As details of the February attack continue to be divulged, it becomes evident that cybercriminals were able to get past both users and security controls.
On the evening of Sunday, February 19th, Axis became the victim of a cyberattack that, according to Axis, allowed threat actors to “elevate their access and eventually gain access to directory services.” The attack was discovered when “Axis threat detection systems alerted incident staff of unusual, suspicious behavior.”
In diving into the provided details on Axis’ attack response page, we come to understand some details about the nature of the initial attack. According to Axis, “Using several combinations of social engineering, attackers were able to sign in as a user despite protective mechanisms such as multifactor authentication.”

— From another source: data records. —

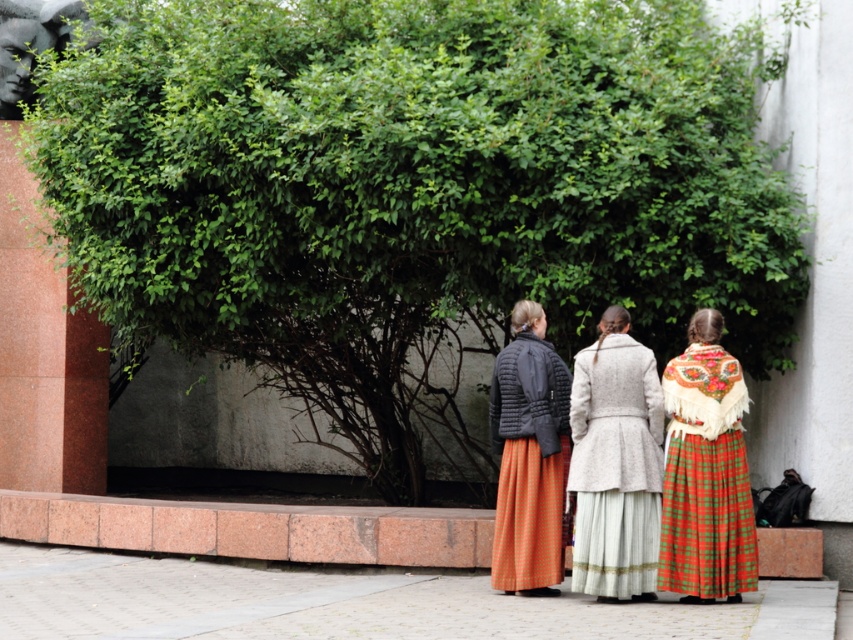
You are a photographer trying to capture a photo of the matte black jacket at center and the brushed metal sculpture at upper left. Since the bush is in the way, you need to move closer to the bush. Which object will require you to move closer to the bush to fully capture it in the photo?

The matte black jacket at center has a smaller size compared to the brushed metal sculpture at upper left, so you will need to move closer to the bush to fully capture the smaller matte black jacket at center in the photo.

You are a photographer trying to capture a group photo of the matte black jacket at center and the brushed metal sculpture at upper left. The camera you are using has a maximum width capacity of 2 meters. Based on their sizes, can both subjects fit within the camera frame without cropping?

The matte black jacket at center is narrower than the brushed metal sculpture at upper left. Since the camera can capture up to 2 meters, and the sculpture is wider, but the total width of both together may still fit within the 2 meters if their combined width is under that limit. However, the exact combined width isn

You are a photographer trying to capture a group photo of the light gray wool coat at center and the plaid wool skirt at center. Since you want to ensure both subjects are fully visible, which one should you position closer to the camera to avoid being blocked by the large bush behind them?

The light gray wool coat at center should be positioned closer to the camera because it is above the plaid wool skirt at center, so moving it forward will prevent it from blocking the view of the skirt behind it.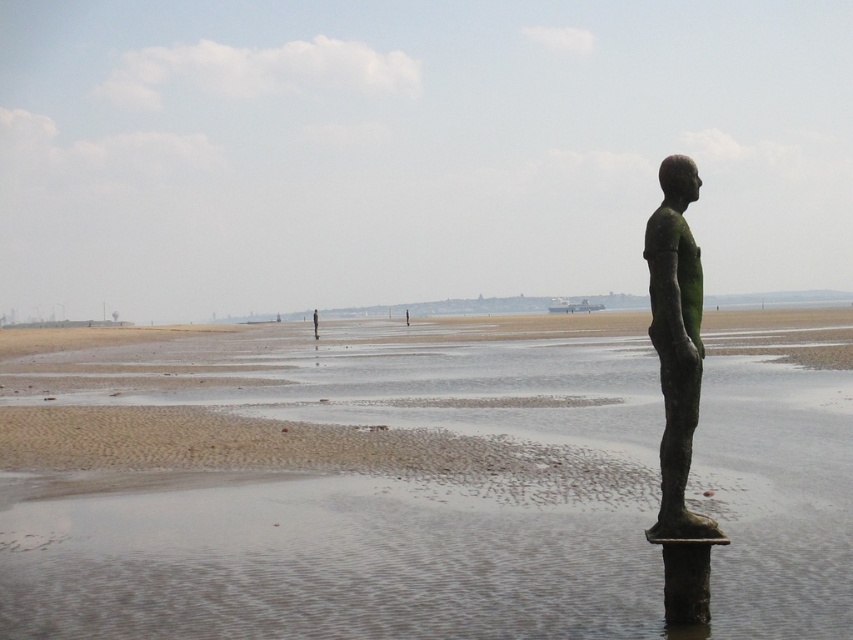
Question: Can you confirm if sandy brown beach at center is positioned to the left of green patina bronze statue at right?

Choices:
 (A) no
 (B) yes

Answer: (B)

Question: Where is sandy brown beach at center located in relation to green patina bronze statue at right in the image?

Choices:
 (A) below
 (B) above

Answer: (A)

Question: Which point appears farthest from the camera in this image?

Choices:
 (A) (686, 198)
 (B) (479, 417)

Answer: (B)

Question: Which point appears closest to the camera in this image?

Choices:
 (A) (660, 609)
 (B) (685, 225)

Answer: (B)

Question: Is sandy brown beach at center above green patina bronze statue at right?

Choices:
 (A) no
 (B) yes

Answer: (A)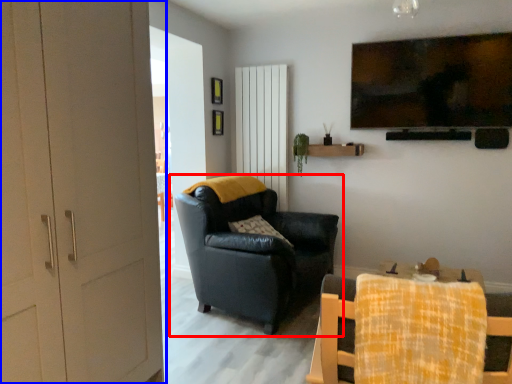
Question: Which object appears farthest to the camera in this image, chair (highlighted by a red box) or door (highlighted by a blue box)?

Choices:
 (A) chair
 (B) door

Answer: (A)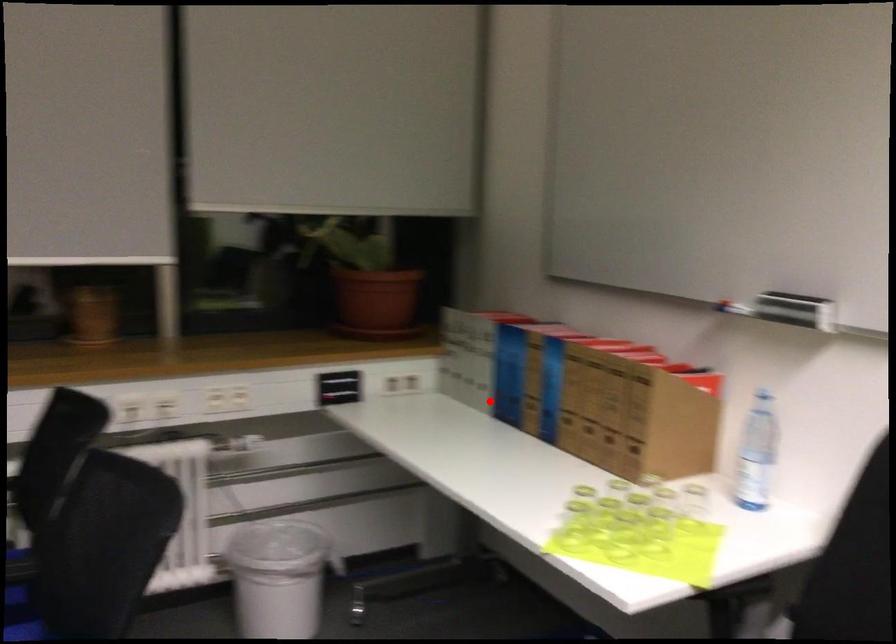
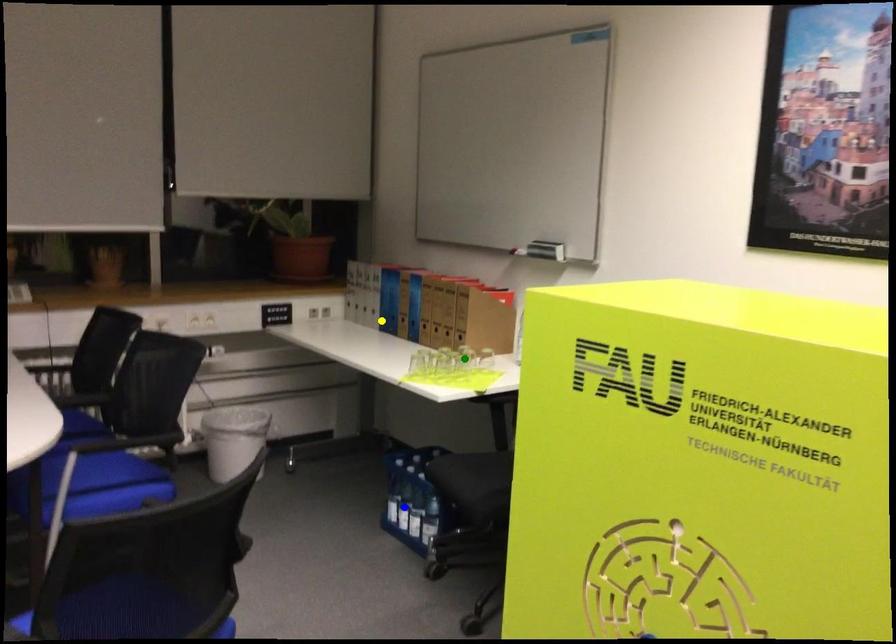
Question: I am providing you with two images of the same scene from different viewpoints. A red point is marked on the first image. You are given multiple points on the second image. Can you choose the point in image 2 that corresponds to the point in image 1?

Choices:
 (A) blue point
 (B) green point
 (C) yellow point

Answer: (C)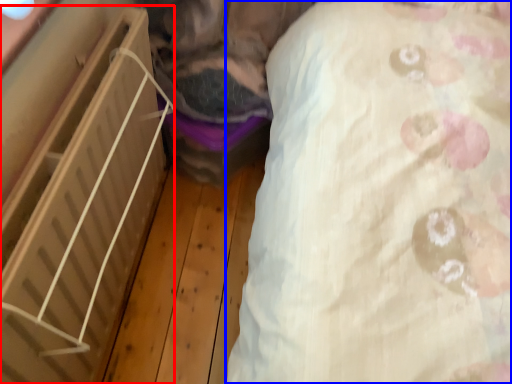
Question: Which object appears farthest to the camera in this image, furniture (highlighted by a red box) or sheet (highlighted by a blue box)?

Choices:
 (A) furniture
 (B) sheet

Answer: (A)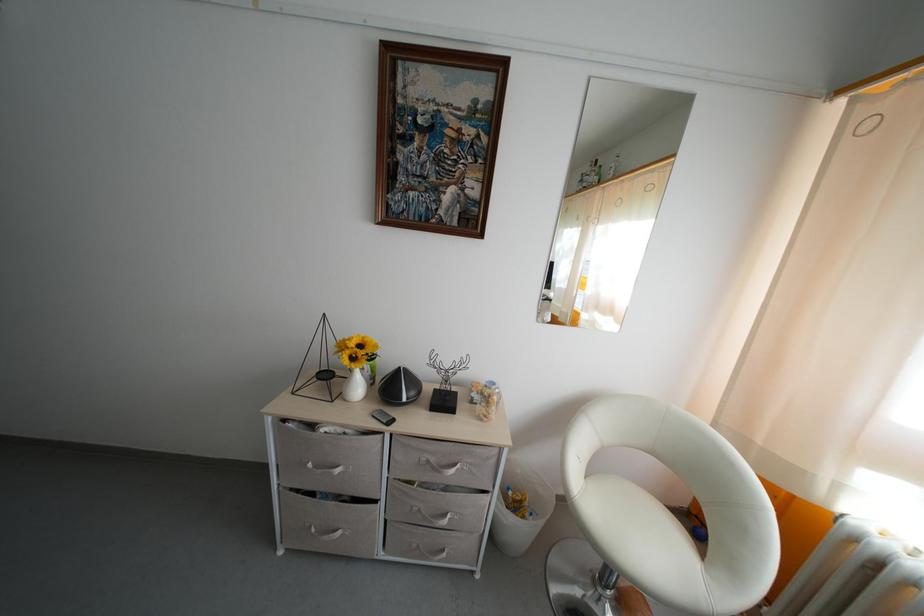
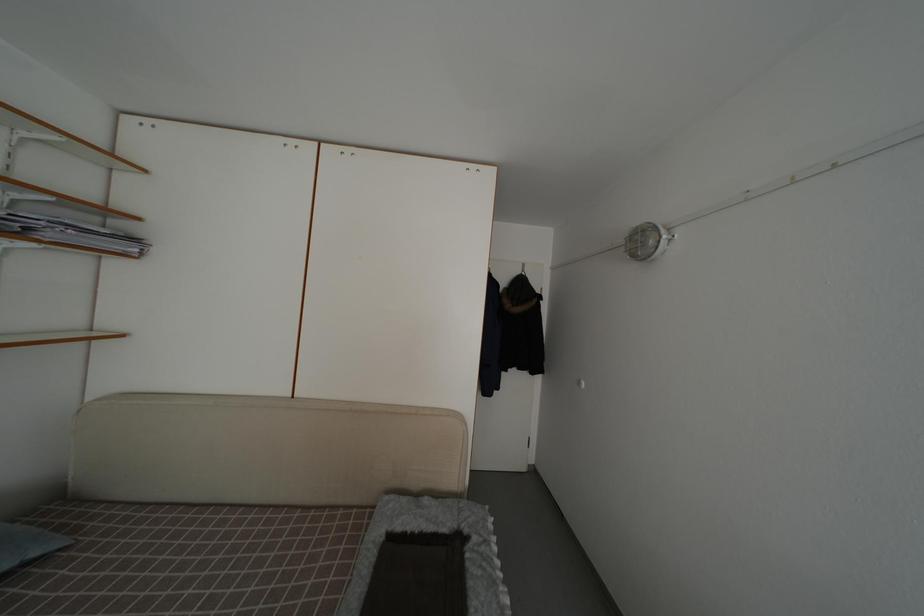
Question: The camera is either moving clockwise (left) or counter-clockwise (right) around the object. The first image is from the beginning of the video and the second image is from the end. Is the camera moving left or right when shooting the video?

Choices:
 (A) Left
 (B) Right

Answer: (B)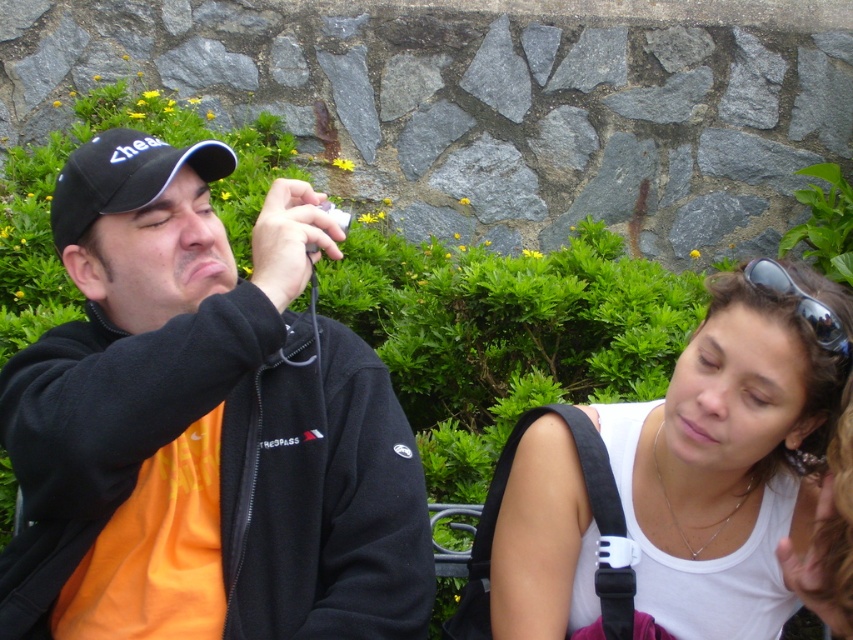
Question: Which point appears farthest from the camera in this image?

Choices:
 (A) (759, 262)
 (B) (712, 419)
 (C) (164, 573)
 (D) (160, 157)

Answer: (D)

Question: Can you confirm if black matte camera at center is positioned below black matte baseball cap at upper left?

Choices:
 (A) no
 (B) yes

Answer: (B)

Question: Estimate the real-world distances between objects in this image. Which object is closer to the white matte tank top at center?

Choices:
 (A) black matte camera at center
 (B) black matte baseball cap at upper left
 (C) sunglasses at upper right

Answer: (C)

Question: Where is black matte baseball cap at upper left located in relation to sunglasses at upper right in the image?

Choices:
 (A) right
 (B) left

Answer: (B)

Question: Which is nearer to the black matte camera at center?

Choices:
 (A) white matte tank top at center
 (B) black matte baseball cap at upper left
 (C) sunglasses at upper right

Answer: (B)

Question: Does white matte tank top at center appear on the left side of sunglasses at upper right?

Choices:
 (A) yes
 (B) no

Answer: (A)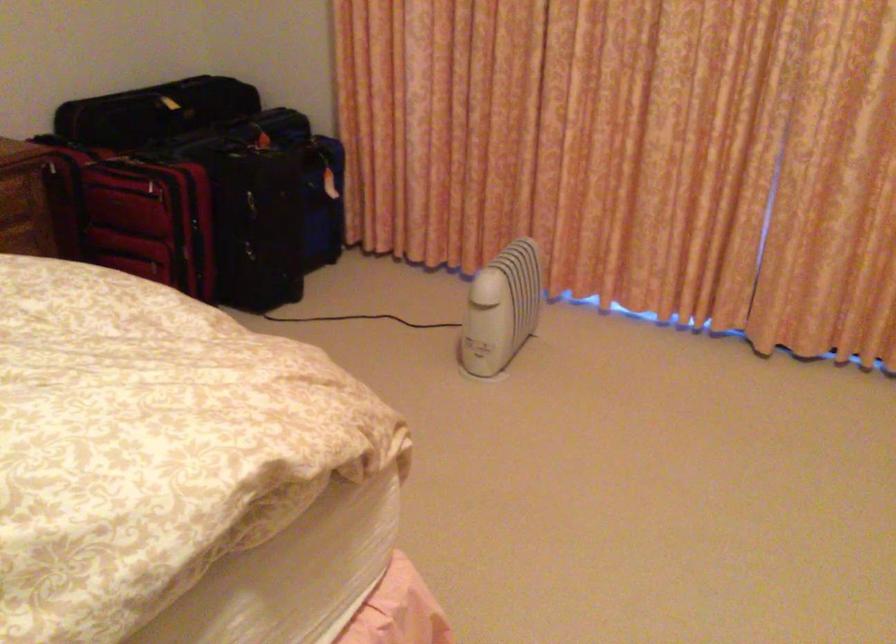
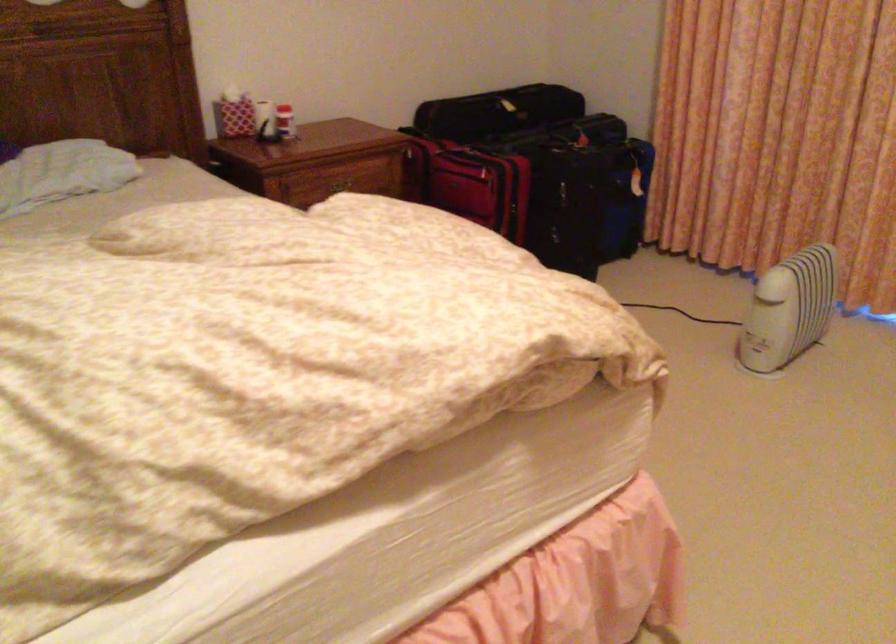
Locate, in the second image, the point that corresponds to (323,213) in the first image.

(625, 199)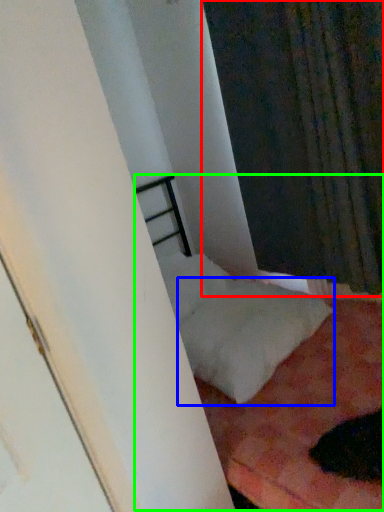
Question: Which object is the farthest from curtain (highlighted by a red box)? Choose among these: pillow (highlighted by a blue box) or bed (highlighted by a green box).

Choices:
 (A) pillow
 (B) bed

Answer: (B)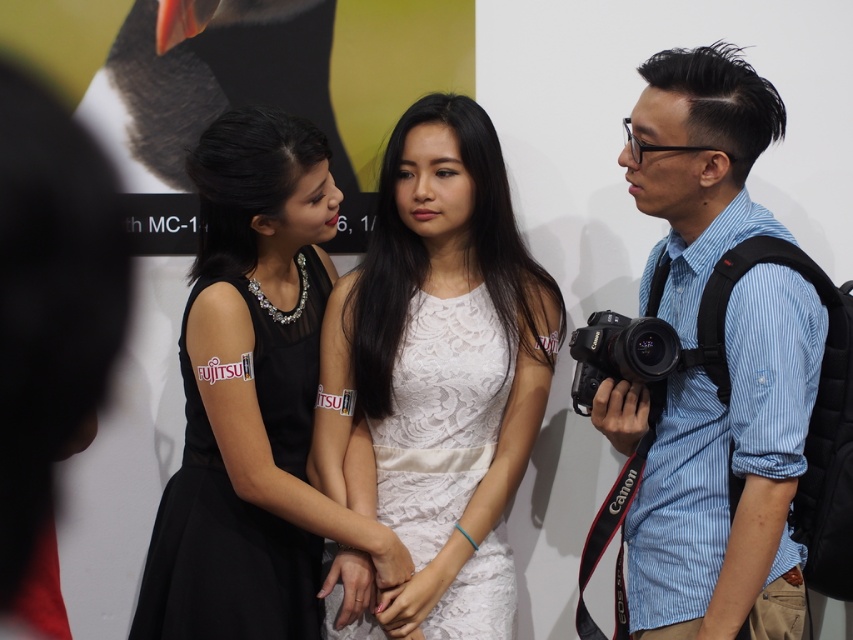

When I hear “social engineering” and the mention of “multifactor authentication”, I assume this was a phishing attack that successfully compromised a user’s credentials either initially online or on their endpoint. It’s helpful to the cybersecurity community when victim organizations provide some level of details about the attack so we all can learn.
The good news is, according to Axis, it appears that while access was attained, no data other than (I’m guessing) detail from within their Directory Service (the response page says “Axis contact information including employee names and phone numbers”) was exfiltrated.
Moving forward, Axis needs a few obvious additions to their layered security strategy:
- Something to address elevation of privileges – a Privileged Access Management (PAM) solution, perhaps to isolate privileged accounts
- Something to address the social engineering tactics – Security Awareness Training is the right choice here to educate users on tactics used and how to spot attacks before credentials are compromised.